Il Governo italiano, attraverso il Consiglio dei Ministri, ha formalmente contestato la legge regionale della Sardegna (n. 26 del 18 settembre 2025) che disciplina le procedure e i tempi relativi all’assistenza sanitaria al suicidio medicalmente assistito, avviando un procedimento di impugnazione presso la Corte Costituzionale.
Questa decisione, comunicata dalla presidenza del Consiglio, si fonda su una complessa valutazione di competenze costituzionali e ripartizione di poteri tra Stato e Regione.
L’atto di impugnazione non si limita a una generica contestazione, ma articola una serie di motivazioni giuridiche profonde.
Il Governo sostiene che la legge sarda, nella sua integralità, trascende i confini delle attribuzioni legislative regionali, violando sia i limiti imposti dallo Statuto speciale della Regione Sardegna sia i principi fondamentali dell’ordinamento giuridico nazionale.
In particolare, l’impugnazione argomenta che la legislazione regionale interferisce con competenze esclusive dello Stato, in primis quelle riguardanti l’ordinamento civile e penale.

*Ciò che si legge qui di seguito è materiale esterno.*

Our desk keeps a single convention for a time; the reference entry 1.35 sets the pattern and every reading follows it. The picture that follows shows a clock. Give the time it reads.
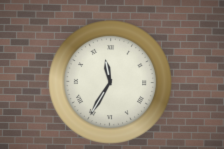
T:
11.35
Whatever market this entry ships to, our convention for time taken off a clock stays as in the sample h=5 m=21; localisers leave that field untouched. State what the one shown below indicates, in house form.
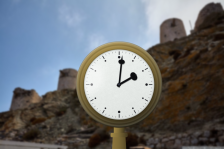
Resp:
h=2 m=1
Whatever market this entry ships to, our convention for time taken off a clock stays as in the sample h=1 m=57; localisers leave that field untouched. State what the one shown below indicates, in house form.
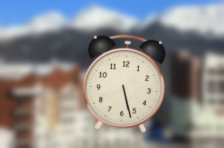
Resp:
h=5 m=27
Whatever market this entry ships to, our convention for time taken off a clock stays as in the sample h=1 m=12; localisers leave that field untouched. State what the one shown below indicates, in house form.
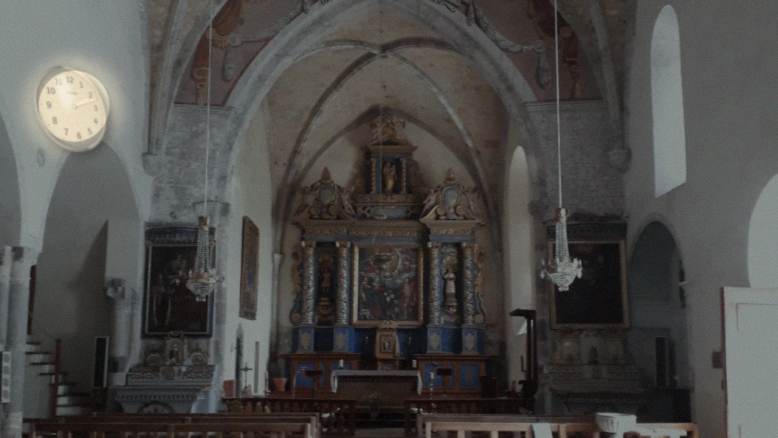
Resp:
h=2 m=12
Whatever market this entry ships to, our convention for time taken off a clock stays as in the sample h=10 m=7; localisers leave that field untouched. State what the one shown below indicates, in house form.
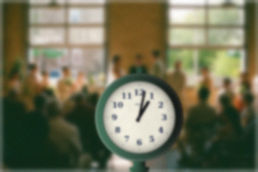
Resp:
h=1 m=2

La materia del suicidio medicalmente assistito, con le sue implicazioni etiche, giuridiche e sociali, si colloca, secondo l’interpretazione del Governo, nell’ambito di competenze statali non delegabili.
Inoltre, si contesta l’incompatibilità della legge regionale con la definizione dei Livelli Essenziali di Prestazione (LEP) concernenti i diritti civili e sociali, un compito primario dello Stato al fine di garantire uniformità di accesso alle cure su tutto il territorio nazionale.
La decisione del Governo è inoltre motivata dalla necessità di preservare il riparto di competenze in materia di tutela della salute, un tema che, pur demandando alla Regione un ruolo di organizzazione e gestione, deve trovare il suo quadro di riferimento e i suoi principi fondamentali definiti a livello nazionale.
La contestazione si fonda specificamente sull’articolo 117, secondo comma, lettere l) e m), e terzo comma della Costituzione, che definiscono il perimetro delle competenze regionali in materia di salute e legislazione civile e penale, ribadendo la centralità del ruolo statale nella definizione dei principi fondamentali e nella garanzia dell’unità nazionale.
L’impugnazione pone, pertanto, un quesito cruciale sull’equilibrio tra autonomia regionale e tutela dei principi costituzionali, con potenziali implicazioni per la definizione dei limiti all’autonomia legislativa regionale in ambiti particolarmente delicati e controversi come quello della fine della vita.
La Corte Costituzionale sarà chiamata a pronunciarsi sulla legittimità della legge regionale alla luce della Costituzione, delineando i confini entro i quali l’autonomia legislativa regionale può esprimersi in materia di assistenza sanitaria e diritti fondamentali.